In order to really deal with this situation, we need radical transformations in both our domestic and foreign policies.

Prof. Hall Gardner

When pressed about whether or not he felt he had painted a “fair and accurate” picture of the President, Gardner notes that his book focuses on the policies developed under the Trump administration over the course of Trump’s first year in office. “I tried to focus on policy issues and to steer away from other scandals,” Gardner said. “Trump doesn’t create an atmosphere of trust, and that’s the main thing. It’s a management style that I don’t think is appropriate for running a business, let alone for running the United States and, therefore, I don’t think I’ve been unfair to him.”

In the end, the stakes are real. This presidency is unlike any presidency we’ve seen in modern history. The threat of war suggested in the title isn’t hysterical or exaggerated, Gardner says. “Trump sees the game just like every other demagogue – use the state to your advantage. Trump’s so-called “America First” policies and actions are dangerously provocative and he often appears to be acting in his own personal interests and not for domestic American social reconciliation or for global peace and prosperity.”

In his decades of foreign policy expertise and experience, Gardner warns that the threat of Trump’s presidency is something very real and something of which we should be very, very wary, though there are promising solutions. “This is what World War Trump grapples with,” Gardner says. “In order to really deal with this situation, we need radical transformations in both our domestic and foreign policies. World War Trump provides honest, realistic solutions for the current national and global political landscape.”

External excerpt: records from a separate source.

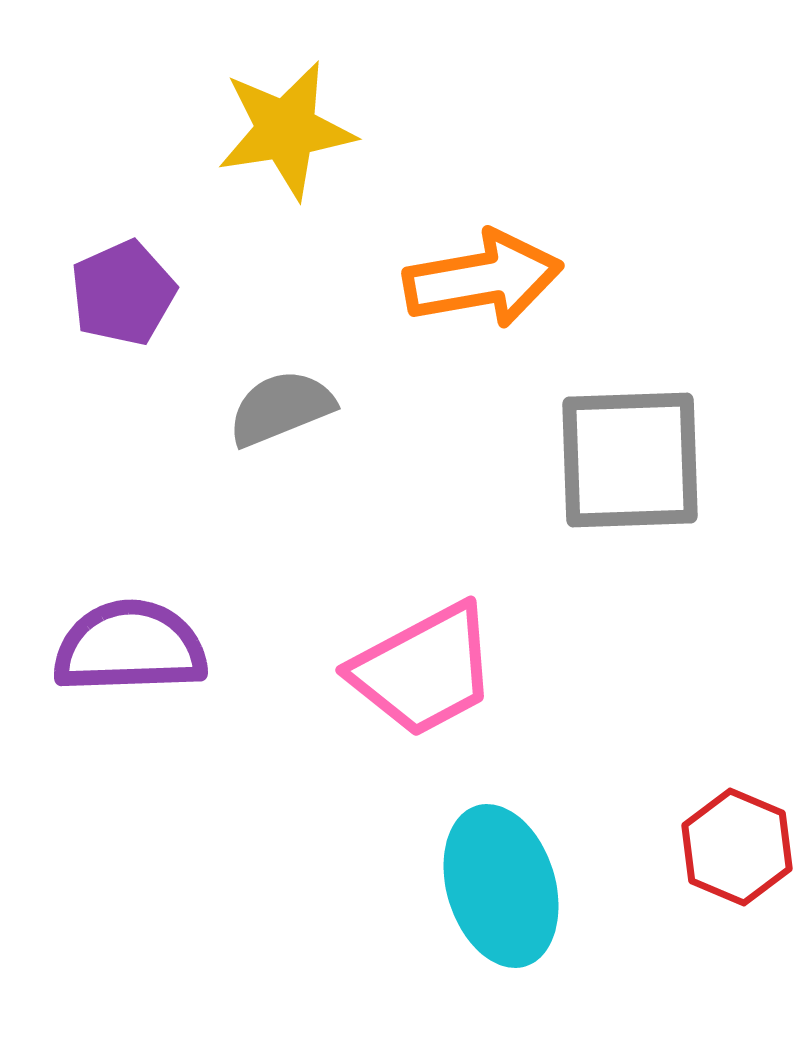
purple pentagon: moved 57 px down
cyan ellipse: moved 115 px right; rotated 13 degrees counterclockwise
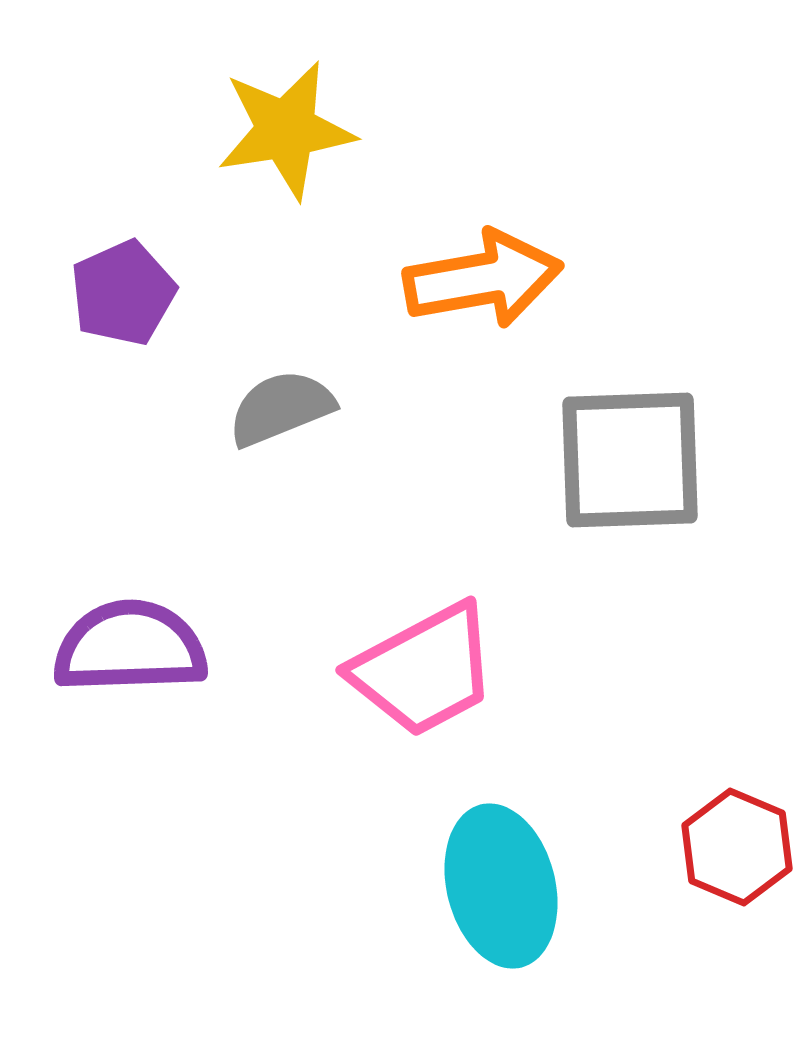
cyan ellipse: rotated 3 degrees clockwise
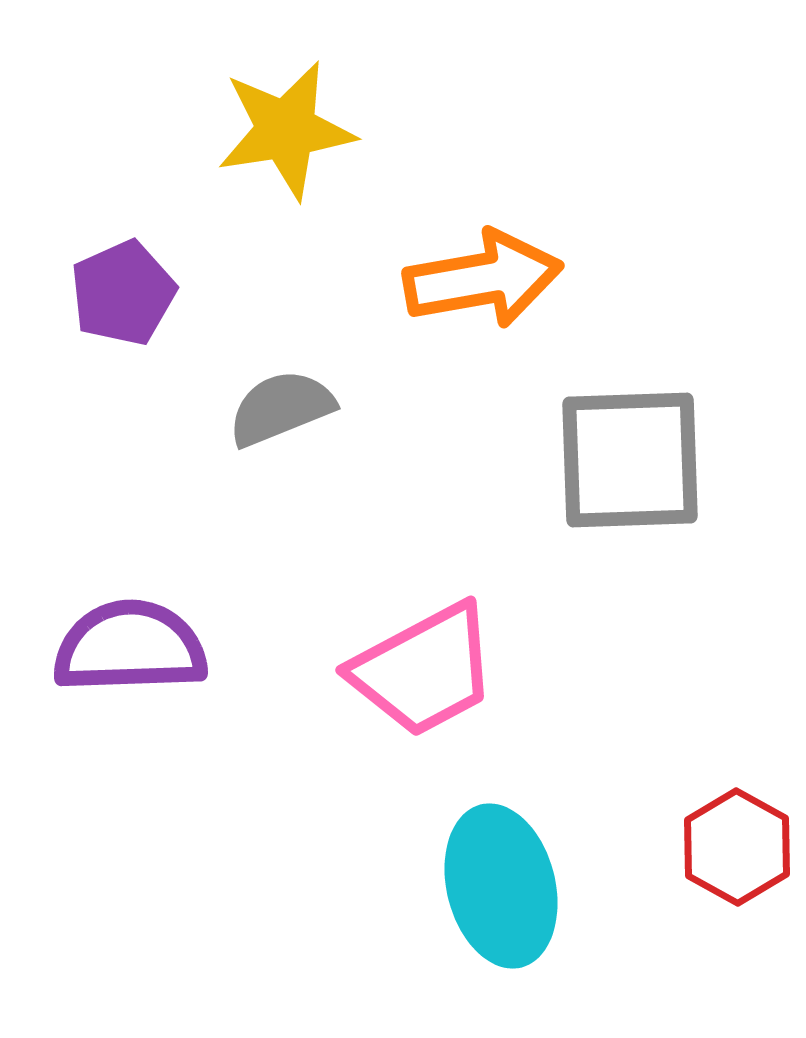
red hexagon: rotated 6 degrees clockwise
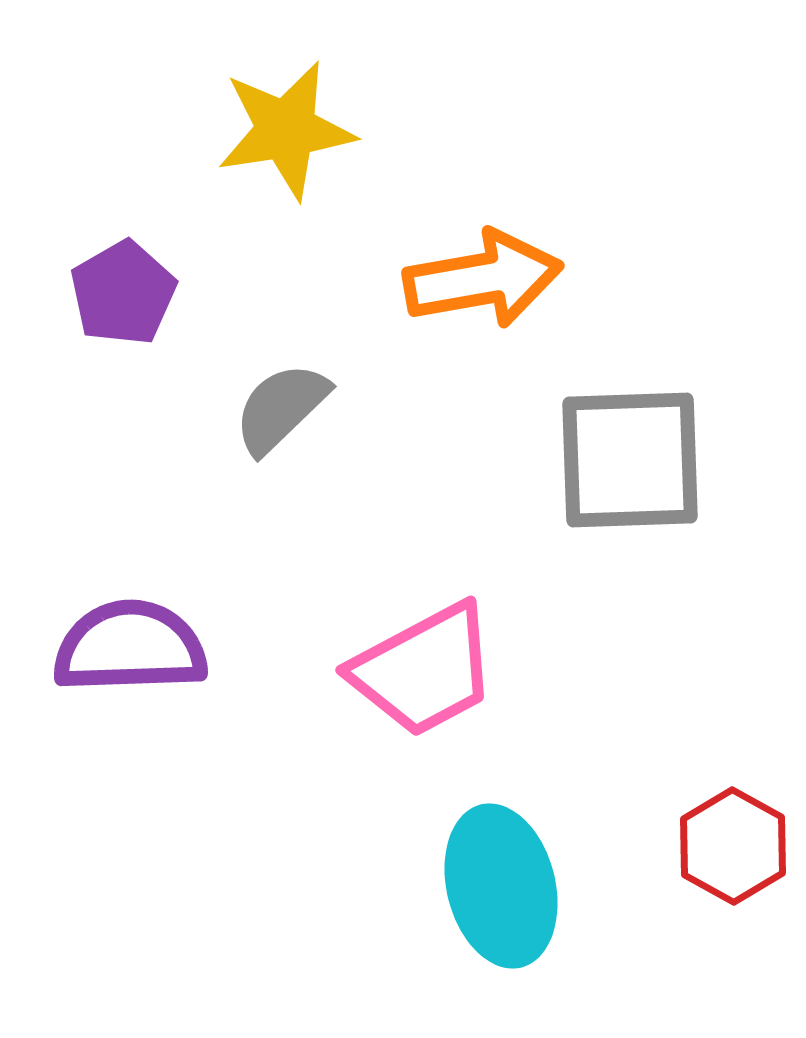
purple pentagon: rotated 6 degrees counterclockwise
gray semicircle: rotated 22 degrees counterclockwise
red hexagon: moved 4 px left, 1 px up
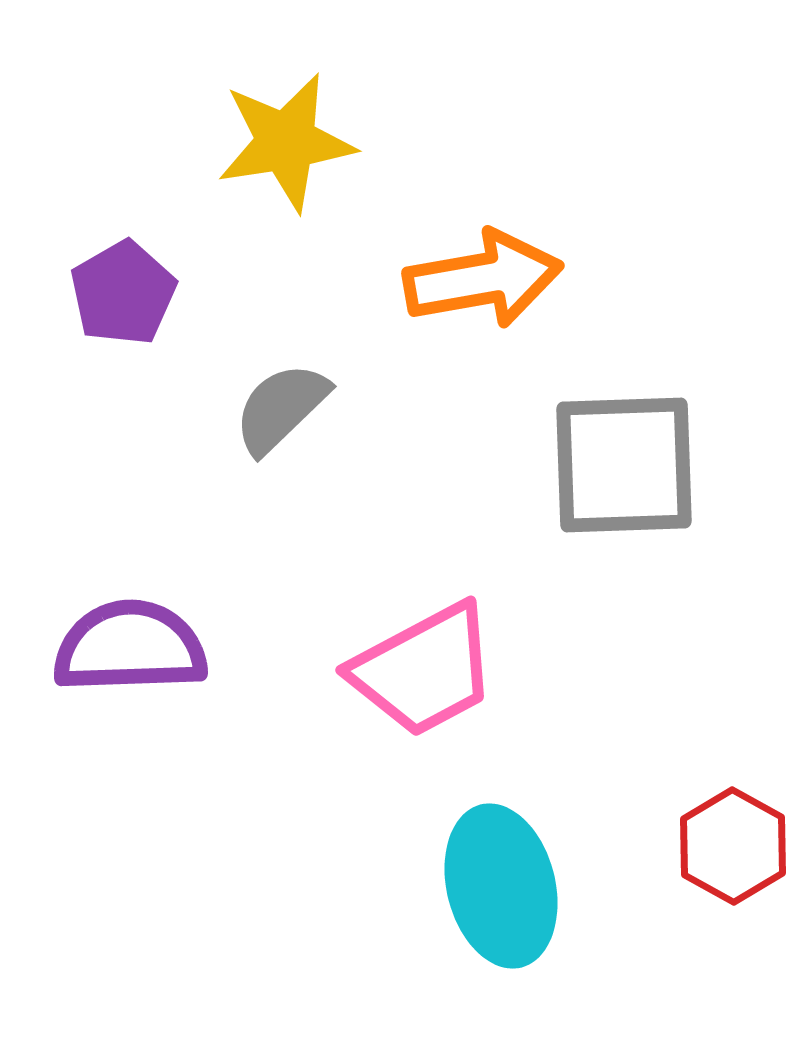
yellow star: moved 12 px down
gray square: moved 6 px left, 5 px down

However, don’t let the views of Jonathan Power, nor those of Gardner himself, determine whether or not Gardner has been fair, how wary we should be, nor how realistic his proposed policy solutions are for today’s world. Decide for yourself. Pick up a copy of World War Trump: The Risks of America’s New Nationalism (Prometheus Books, 2018). It is available for checkout at the AUP Library and for purchase at the AUP Bookstore and wherever else you purchase your books.